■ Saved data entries
┄┄┄┄┄┄┄┄┄┄┄┄┄┄┄┄┄┄┄┄
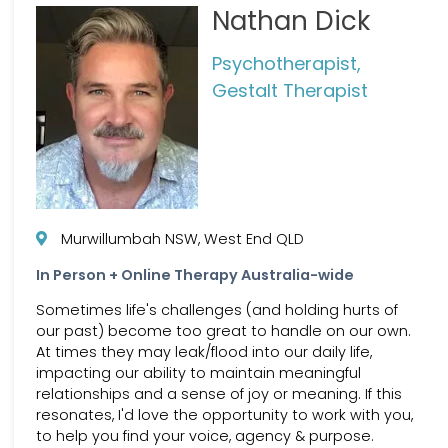
Nathan Dick
Psychotherapist,
Gestalt Therapist
Murwillumbah NSW, West End QLD
In Person + Online Therapy Australia-wide
Sometimes life's challenges (and holding hurts of
our past) become too great to handle on our own.
At times they may leak/flood into our daily life,
impacting our ability to maintain meaningful
relationships and a sense of joy or meaning. If this
resonates, I'd love the opportunity to work with you,
to help you find your voice, agency & purpose.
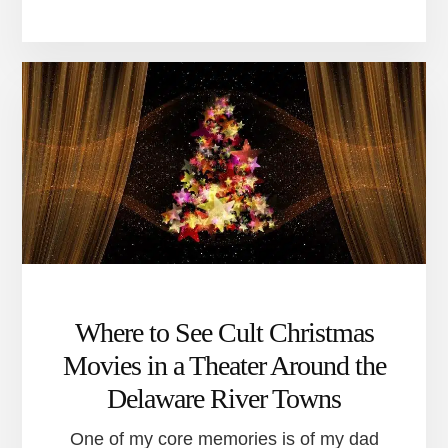
CHANGES
ARE
COMING
TO
THE
NEW
HOPE
ARTS
CENTER
Where to See Cult Christmas
Movies in a Theater Around the
Delaware River Towns
One of my core memories is of my dad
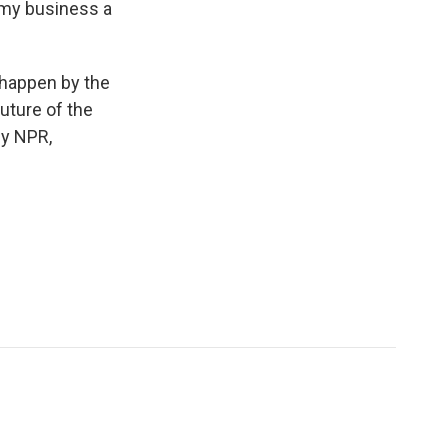
d my business a
t happen by the
future of the
by NPR,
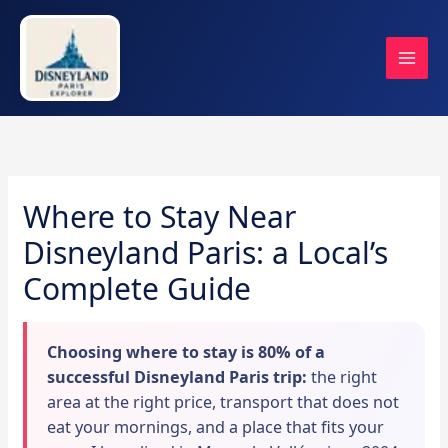
Skip
to
content
Where to Stay Near
Disneyland Paris: a Local’s
Complete Guide
Choosing where to stay is 80% of a
successful Disneyland Paris trip:
the right
area at the right price, transport that does not
eat your mornings, and a place that fits your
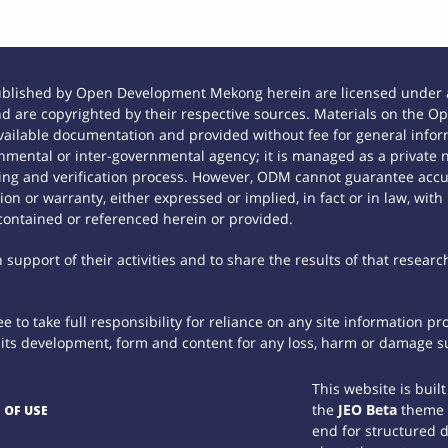
ublished by Open Development Mekong herein are licensed under a
 and are copyrighted by their respective sources. Materials on th
ilable documentation and provided without fee for general inform
mental or inter-governmental agency; it is managed as a private
tting and verification process. However, ODM cannot guarantee accur
n or warranty, either expressed or implied, in fact or in law, with
contained or referenced herein or provided.
support of their activities and to share the results of that researc
 to take full responsibility for reliance on any site information p
th its development, form and content for any loss, harm or damage suf
This website is buil
the
JEO Beta
theme
 OF USE
end for structured 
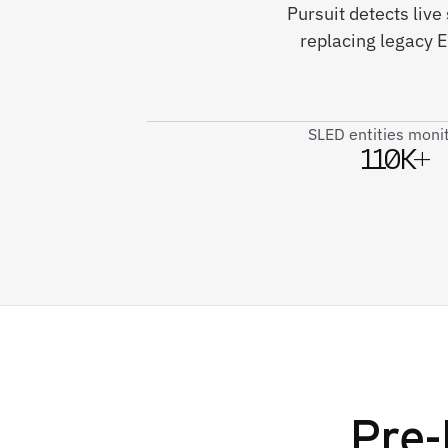
Pursuit detects liv
replacing legacy 
SLED entities moni
110K+
Pre-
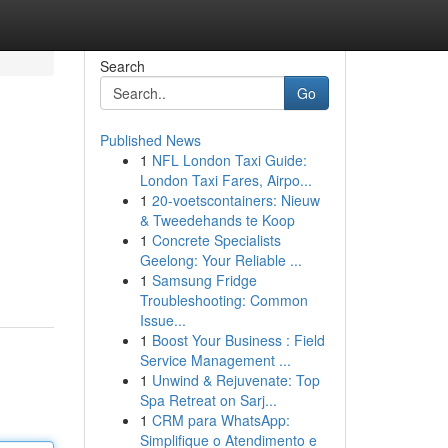
Search
Go
Published News
1
NFL London Taxi Guide:
London Taxi Fares, Airpo...
1
20-voetscontainers: Nieuw
& Tweedehands te Koop
1
Concrete Specialists
Geelong: Your Reliable ...
1
Samsung Fridge
Troubleshooting: Common
Issue...
1
Boost Your Business : Field
Service Management ...
1
Unwind & Rejuvenate: Top
Spa Retreat on Sarj...
1
CRM para WhatsApp:
Simplifique o Atendimento e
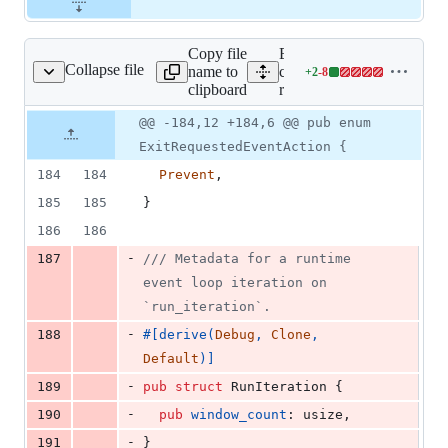
Copy file
Expand all lines:
Collapse file
name to
core/tauri-
+
2
-
8
uri-runtime/src/lib.rs
Lines
clipboard
runtime/src/lib.rs
changed:
2
Original
Diff
@@ -184,12 +184,6 @@ pub enum
Diff line
additions
file line
line
number
ExitRequestedEventAction {
&
number
change
8
184
184
Prevent
,
deletions
185
185
}
186
186
-
187
/// Metadata for a runtime 
event loop iteration on 
`run_iteration`.
-
188
#
[
derive
(
Debug
,
Clone
,
Default
)
]
-
189
pub
struct
RunIteration
{
-
190
pub
window_count
:
usize
,
-
191
}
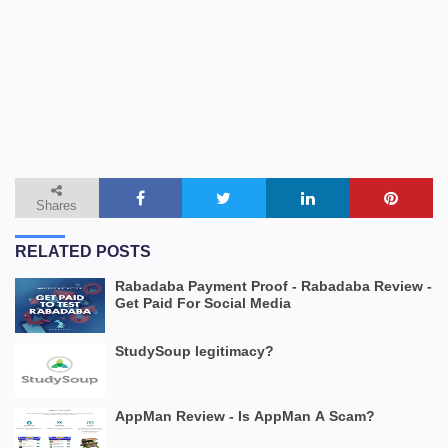
Shares
RELATED POSTS
Rabadaba Payment Proof - Rabadaba Review -
Get Paid For Social Media
StudySoup legitimacy?
AppMan Review - Is AppMan A Scam?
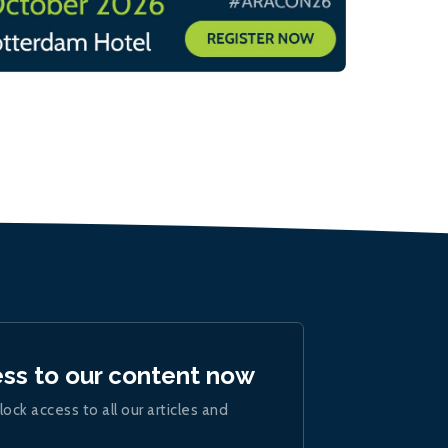
ess to our content now
lock access to all our articles and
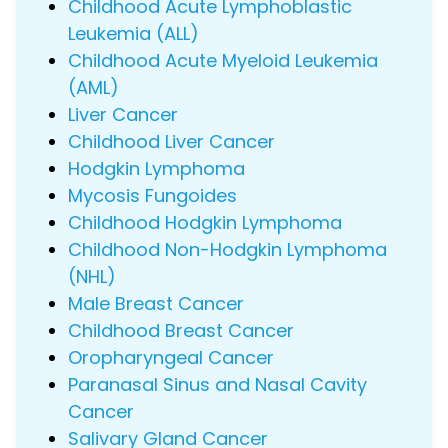
Childhood Acute Lymphoblastic
Leukemia (ALL)
Childhood Acute Myeloid Leukemia
(AML)
Liver Cancer
Childhood Liver Cancer
Hodgkin Lymphoma
Mycosis Fungoides
Childhood Hodgkin Lymphoma
Childhood Non-Hodgkin Lymphoma
(NHL)
Male Breast Cancer
Childhood Breast Cancer
Oropharyngeal Cancer
Paranasal Sinus and Nasal Cavity
Cancer
Salivary Gland Cancer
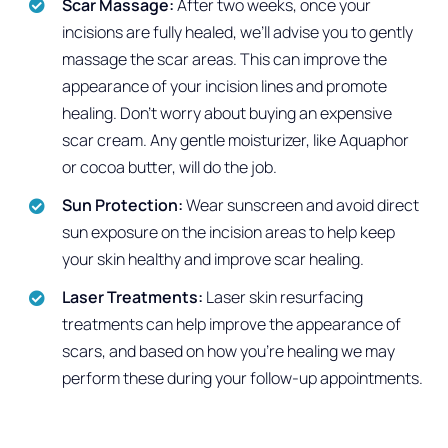
Scar Massage:
After two weeks, once your
incisions are fully healed, we’ll advise you to gently
massage the scar areas. This can improve the
appearance of your incision lines and promote
healing. Don’t worry about buying an expensive
scar cream. Any gentle moisturizer, like Aquaphor
or cocoa butter, will do the job.
Sun Protection:
Wear sunscreen and avoid direct
sun exposure on the incision areas to help keep
your skin healthy and improve scar healing.
Laser Treatments:
Laser skin resurfacing
treatments can help improve the appearance of
scars, and based on how you’re healing we may
perform these during your follow-up appointments.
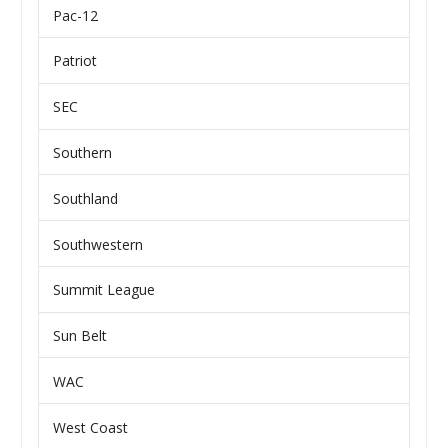
Pac-12
Patriot
SEC
Southern
Southland
Southwestern
Summit League
Sun Belt
WAC
West Coast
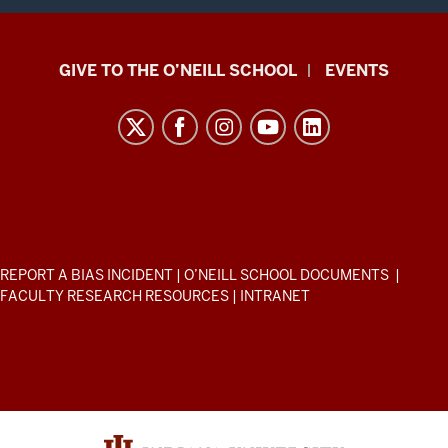
Paul
GIVE TO THE O’NEILL SCHOOL
EVENTS
H.
O’Neill
School
of
Public
and
Environmental
ADDITIONAL
REPORT A BIAS INCIDENT
|
O’NEILL SCHOOL DOCUMENTS
|
Affairs
LINKS
FACULTY RESEARCH RESOURCES
|
INTRANET
AND
resources
RESOURCES
and
social
media
channels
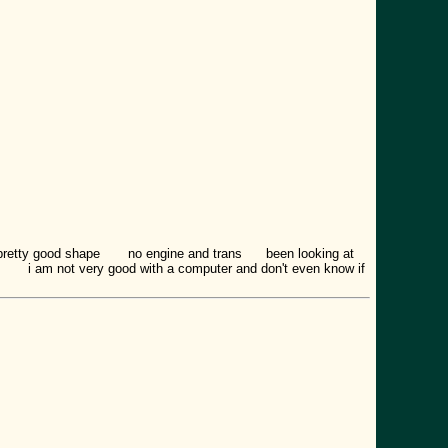
 pretty good shape no engine and trans been looking at
 to i am not very good with a computer and don't even know if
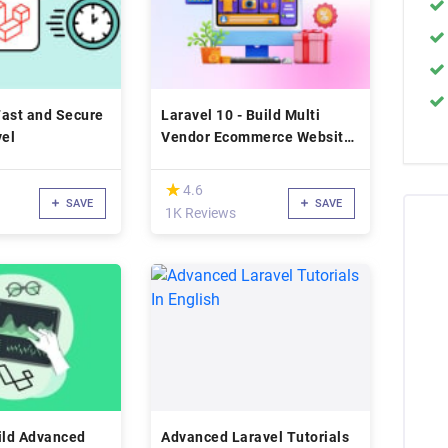
Fast and Secure
Laravel 10 - Build Multi
vel
Vendor Ecommerce Website
(2023)
(*)
★
★
4.6
SAVE
SAVE
1K Reviews
ild Advanced
Advanced Laravel Tutorials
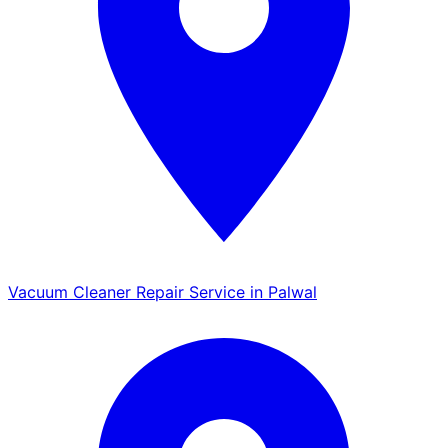
Vacuum Cleaner Repair Service in Palwal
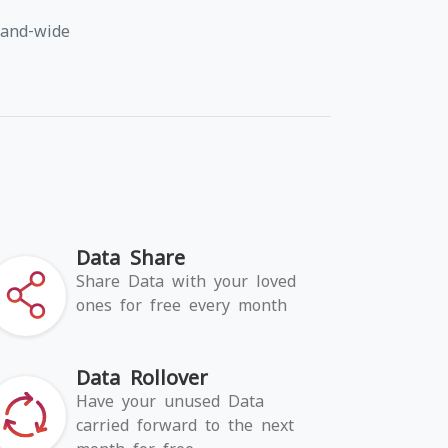
land-wide
Data Share
Share Data with your loved
ones for free every month
Data Rollover
Have your unused Data
carried forward to the next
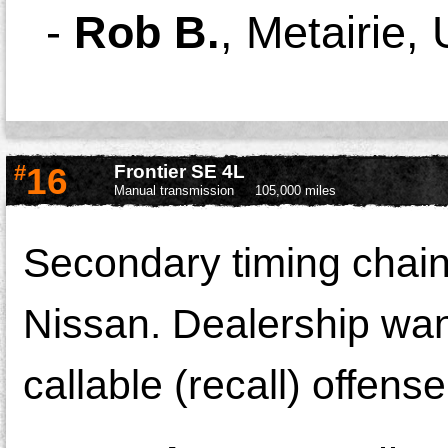
-
Rob B.
,
Metairie,
#
16
Frontier SE 4L
Manual transmission
105,000 miles
Secondary timing chain
Nissan. Dealership want
callable (recall) offense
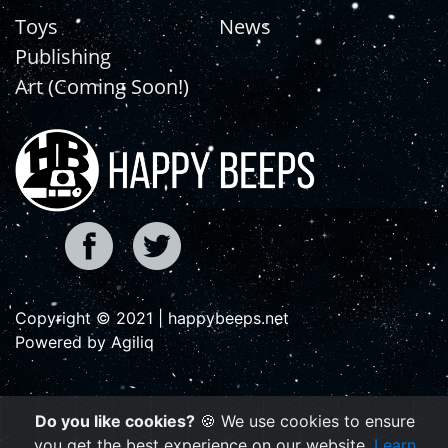
Toys
News
Publishing
Art (Coming Soon!)
Copyright © 2021 | happybeeps.net
Powered by Agiliq
Do you like cookies?
🍪 We use cookies to ensure
you get the best experience on our website.
Learn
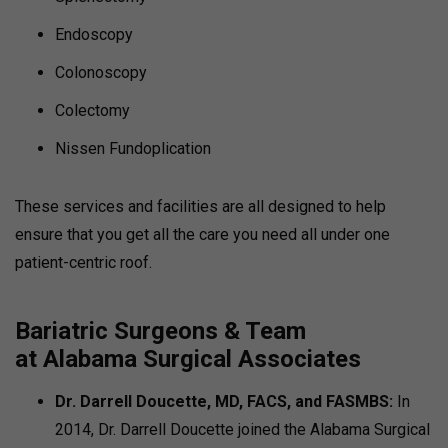
Endoscopy
Colonoscopy
Colectomy
Nissen Fundoplication
These services and facilities are all designed to help
ensure that you get all the care you need all under one
patient-centric roof.
Bariatric Surgeons & Team
at
Alabama Surgical Associates
Dr. Darrell Doucette, MD, FACS, and FASMBS:
In
2014, Dr. Darrell Doucette joined the Alabama Surgical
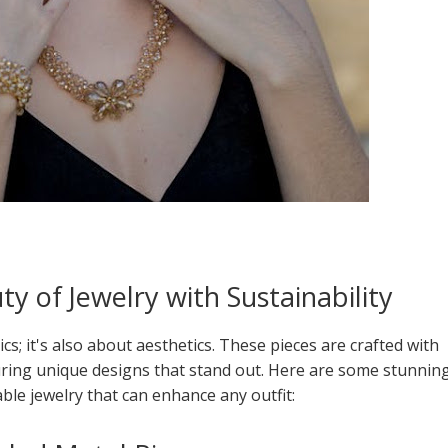
y of Jewelry with Sustainability
ics; it's also about aesthetics. These pieces are crafted with
turing unique designs that stand out. Here are some stunnin
ble jewelry that can enhance any outfit:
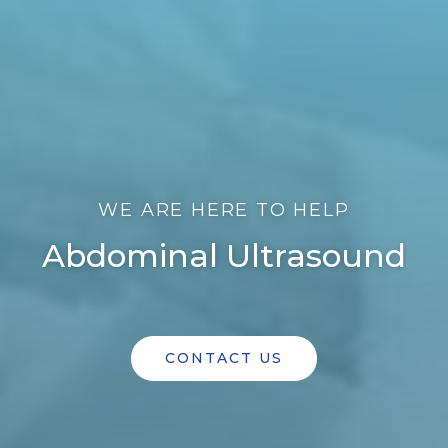
WE ARE HERE TO HELP
Abdominal Ultrasound
CONTACT US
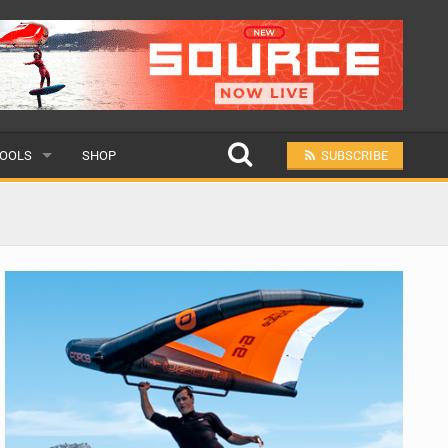
OOLS
SHOP
SUBSCRIBE
ULAR
MIT A SCHOOL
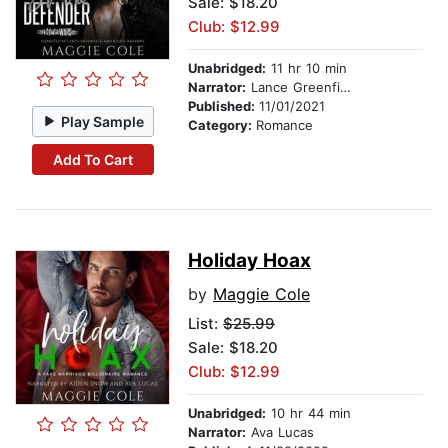
Sale: $18.20
Club: $12.99
Unabridged:
11 hr 10 min
Narrator:
Lance Greenfield
Published:
11/01/2021
Play Sample
Category:
Romance
Add To Cart
Holiday Hoax
by
Maggie Cole
List:
$25.99
Sale: $18.20
Club: $12.99
Unabridged:
10 hr 44 min
Narrator:
Ava Lucas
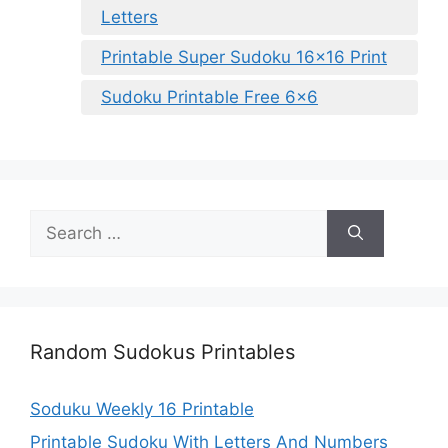
Letters
Printable Super Sudoku 16×16 Print
Sudoku Printable Free 6×6
Search
for:
Random Sudokus Printables
Soduku Weekly 16 Printable
Printable Sudoku With Letters And Numbers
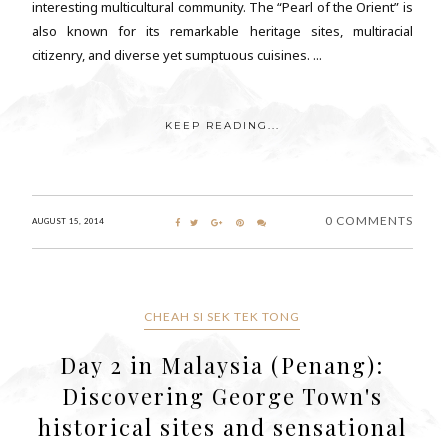
interesting multicultural community. The “Pearl of the Orient” is
also known for its remarkable heritage sites, multiracial
citizenry, and diverse yet sumptuous cuisines. ...
KEEP READING...
0 COMMENTS
AUGUST 15, 2014
CHEAH SI SEK TEK TONG
Day 2 in Malaysia (Penang):
Discovering George Town's
historical sites and sensational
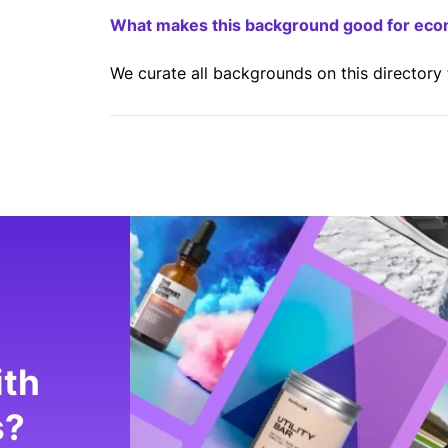
What makes this background good for ec
We curate all backgrounds on this directory
ith
s?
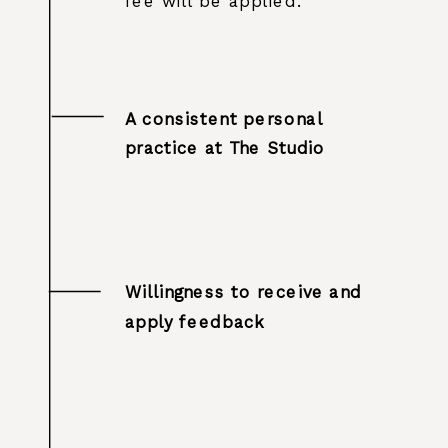
fee will be applied.
A consistent personal
practice at The Studio
Willingness to receive and
apply feedback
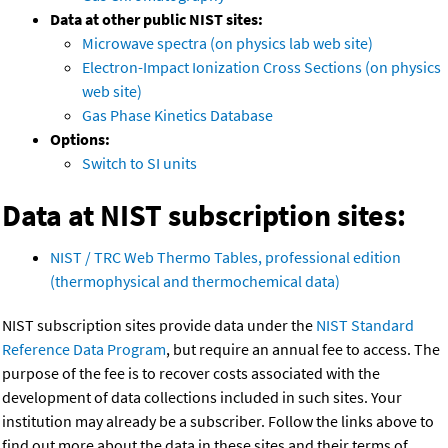
Data at other public NIST sites:
Microwave spectra (on physics lab web site)
Electron-Impact Ionization Cross Sections (on physics
web site)
Gas Phase Kinetics Database
Options:
Switch to SI units
Data at NIST subscription sites:
NIST / TRC Web Thermo Tables, professional edition
(thermophysical and thermochemical data)
NIST subscription sites provide data under the
NIST Standard
Reference Data Program
, but require an annual fee to access. The
purpose of the fee is to recover costs associated with the
development of data collections included in such sites. Your
institution may already be a subscriber. Follow the links above to
find out more about the data in these sites and their terms of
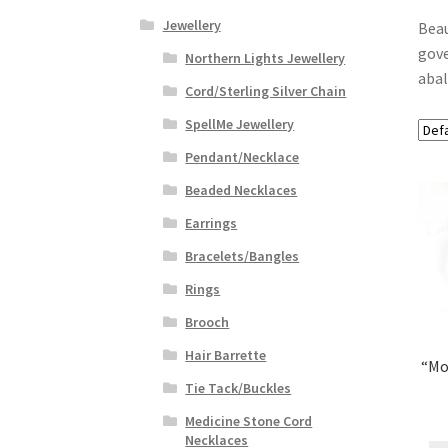
Jewellery
Beau
gove
Northern Lights Jewellery
abal
Cord/Sterling Silver Chain
SpellMe Jewellery
Pendant/Necklace
Beaded Necklaces
Earrings
Bracelets/Bangles
Rings
Brooch
Hair Barrette
“Mo
Tie Tack/Buckles
Medicine Stone Cord
Necklaces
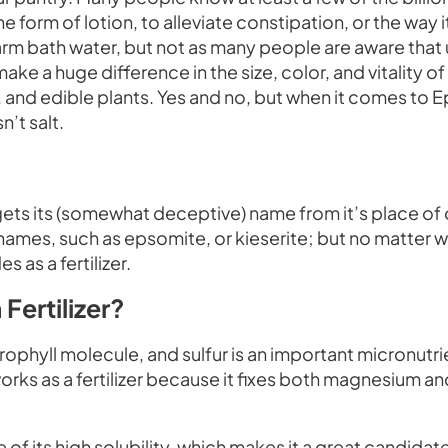
he form of lotion, to alleviate constipation, or the way i
rm bath water, but not as many people are aware that 
 a huge difference in the size, color, and vitality of
ts, and edible plants. Yes and no, but when it comes to
n’t salt.
ts its (somewhat deceptive) name from it’s place of orig
names, such as epsomite, or kieserite; but no matter wh
 as a fertilizer.
Fertilizer?
ophyll molecule, and sulfur is an important micronutrie
s as a fertilizer because it fixes both magnesium and 
 of its high solubility, which makes it a great candidate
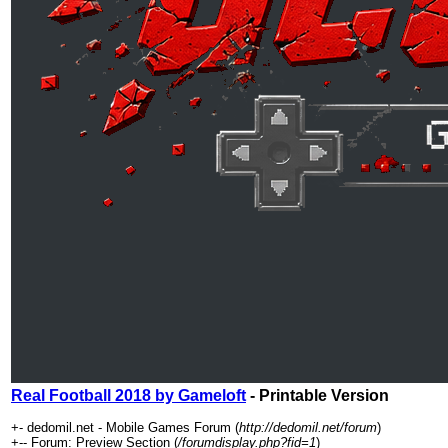
Real Football 2018 by Gameloft
- Printable Version
+- dedomil.net - Mobile Games Forum (
http://dedomil.net/forum
)
+-- Forum: Preview Section (
/forumdisplay.php?fid=1
)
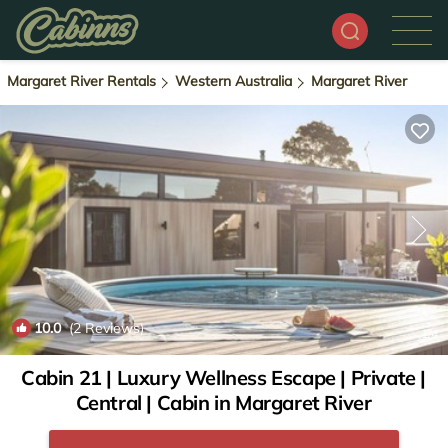
Margaret River Rentals
Western Australia
Margaret River
10.0
(2 Reviews)
1
/4
Cabin 21 | Luxury Wellness Escape | Private |
Central | Cabin in Margaret River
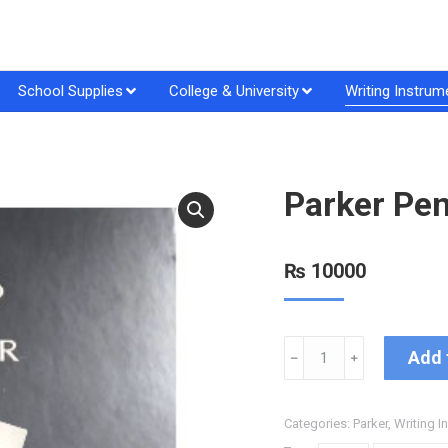
School Supplies
College & University
Writing Instrum
Parker Pen
₨
10000
Add 
﹣
﹢
Categories:
Parker
,
Writing I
┄┄┄┄┄┄┄┄┄┄┄┄┄┄┄┄┄┄┄┄
Starting from the first line and ending with the line that holds "our past) become", rewrite these lines with "Online" swapped for "Remote" and nothing else changed. Leave the pictures out.

Nathan Dick
Psychotherapist,
Gestalt Therapist
Murwillumbah NSW, West End QLD
In Person + Remote Therapy Australia-wide
Sometimes life's challenges (and holding hurts of
our past) become too great to handle on our own.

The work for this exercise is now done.